SEE ALSO : Luxury shoes are never enough for Chinese consumers

According to NPD Retail Tracking Service, last year U.S. high-heel sales dropped 11% over 2016.

Meanwhile, the selection of chic flats has become extraordinarily rich and varied.

Whereas once vertiginous heels were the obligatory choice for events like weddings or panel presentations, today a dressed-up flat like the satin Balenciaga Slash slide fits in just fine.

“Designers have been looking at bringing in more fashion, more trend, more design into a flat so it doesn’t look like a basic but it becomes a special option,” said Roopal Patel, fashion director of Saks Fifth Avenue.

Flats are no longer the sad, casual Jan Brady to Marcia’s superior heel; they can be equally fabulous, and comfortable to boot.

High heels originated as a way to help 10th-century Persian soldiers secure their feet in stirrups, before becoming the preferred shoe for 16th-century male European aristocrats eager to look taller and more formidable.

Women soon adopted the style, and in modern times heels became inextricably linked with femininity.

“Women have always been wearing flats,” said Ms. Patel. “But what we’re starting to see is women wearing them from the minute they leave the house to the minute they come home. There is no shoe change any more.”

Lily Hanbury, co-founder of Le Monde Beryl shoes, argued that footwear “should be chic enough to take you to anything you’re going to that day.” Ms. Hanbury launched her signature flat based on a traditional Venetian slipper in 2016, ideal for busy, style-minded women.

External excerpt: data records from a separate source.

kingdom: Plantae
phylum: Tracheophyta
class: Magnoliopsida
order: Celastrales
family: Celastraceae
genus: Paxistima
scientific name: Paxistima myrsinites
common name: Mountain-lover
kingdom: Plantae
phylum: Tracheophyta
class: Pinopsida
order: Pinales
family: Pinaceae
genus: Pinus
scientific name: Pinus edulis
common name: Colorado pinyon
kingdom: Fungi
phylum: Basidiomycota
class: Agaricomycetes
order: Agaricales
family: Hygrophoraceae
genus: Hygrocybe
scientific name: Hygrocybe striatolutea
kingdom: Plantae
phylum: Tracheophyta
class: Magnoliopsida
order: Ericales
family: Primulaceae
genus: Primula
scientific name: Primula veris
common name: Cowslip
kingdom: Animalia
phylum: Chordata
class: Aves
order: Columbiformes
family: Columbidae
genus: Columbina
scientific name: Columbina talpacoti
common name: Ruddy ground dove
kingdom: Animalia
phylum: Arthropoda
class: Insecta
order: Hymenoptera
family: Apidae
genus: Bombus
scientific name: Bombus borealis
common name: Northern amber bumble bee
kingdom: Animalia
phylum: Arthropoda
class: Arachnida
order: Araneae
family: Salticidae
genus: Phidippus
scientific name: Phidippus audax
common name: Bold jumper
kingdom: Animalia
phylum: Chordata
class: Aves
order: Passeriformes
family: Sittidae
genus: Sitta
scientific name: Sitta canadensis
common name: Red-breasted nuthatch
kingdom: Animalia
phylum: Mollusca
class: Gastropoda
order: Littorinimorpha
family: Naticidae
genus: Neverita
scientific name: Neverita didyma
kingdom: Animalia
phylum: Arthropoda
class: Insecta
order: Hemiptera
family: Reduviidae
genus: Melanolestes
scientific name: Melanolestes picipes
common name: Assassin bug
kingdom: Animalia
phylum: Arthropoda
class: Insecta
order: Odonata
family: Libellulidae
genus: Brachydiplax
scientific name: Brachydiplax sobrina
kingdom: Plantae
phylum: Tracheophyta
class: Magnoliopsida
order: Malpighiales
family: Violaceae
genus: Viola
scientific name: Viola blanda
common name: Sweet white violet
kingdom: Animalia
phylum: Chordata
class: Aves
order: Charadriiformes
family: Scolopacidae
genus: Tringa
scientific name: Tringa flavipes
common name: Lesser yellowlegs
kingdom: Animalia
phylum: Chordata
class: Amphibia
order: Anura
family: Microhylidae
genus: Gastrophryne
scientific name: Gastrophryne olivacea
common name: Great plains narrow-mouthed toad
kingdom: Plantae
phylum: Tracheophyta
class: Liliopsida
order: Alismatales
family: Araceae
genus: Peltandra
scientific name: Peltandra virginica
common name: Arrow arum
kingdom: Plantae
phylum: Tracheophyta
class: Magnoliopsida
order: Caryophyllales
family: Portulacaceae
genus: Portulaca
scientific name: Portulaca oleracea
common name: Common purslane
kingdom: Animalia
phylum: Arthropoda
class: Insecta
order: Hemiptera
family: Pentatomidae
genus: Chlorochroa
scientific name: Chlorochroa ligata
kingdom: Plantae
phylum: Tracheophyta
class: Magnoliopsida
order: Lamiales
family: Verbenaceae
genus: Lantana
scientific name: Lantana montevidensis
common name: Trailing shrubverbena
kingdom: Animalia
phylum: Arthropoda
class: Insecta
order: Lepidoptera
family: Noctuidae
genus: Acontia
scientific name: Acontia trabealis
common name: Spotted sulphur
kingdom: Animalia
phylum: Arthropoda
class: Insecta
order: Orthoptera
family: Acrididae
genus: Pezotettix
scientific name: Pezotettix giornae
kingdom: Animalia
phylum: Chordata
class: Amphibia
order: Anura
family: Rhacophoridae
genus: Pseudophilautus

“What we’re seeing in the past few years is that women are more conscious of being healthful when it comes to their feet,” explained Dr. Neal Blitz, a podiatrist in the US.“Women just want to be active,” he said. “It’s not just about looking good in heels any more.”

Shoe designer Tabitha Simmons, who counts her Hermione Mary Jane flats among her best-selling styles, would agree: “Everyone was tottering around on platforms for such a long time that it swung the opposite way, and women started wearing more wearable footwear.”

SEE ALSO : Is it the end of shoelaces?

Dress codes have also shifted in the age of #MeToo.

In 2016 when then-27-year-old Nicola Thorp reported for a temp job at  PricewaterhouseCoopers in London, her supervisor told her heels were mandatory. After being asked to leave, Ms. Thorp started a petition protesting such archaic dress codes, which was investigated by two Parliament committees. The outcome: The temp agency Portico that demanded heels changed its rules, and calls were made for tougher laws against dress discrimination.

Shipley Salewski, 39, a San Francisco-based educator and consultant, recently stopped wearing heels to meetings of the mostly male charity board she chairs, replacing them with a rotation of dressy flats including magenta satin Delpozo mules and sparkly Malone Soulier ballerinas.

“The flats I wear in that professional setting are definitely elevated flats, they’re not boring flats. That’s a distinction. I like beautiful things, I like to look like I tried and I also like to not fall over.”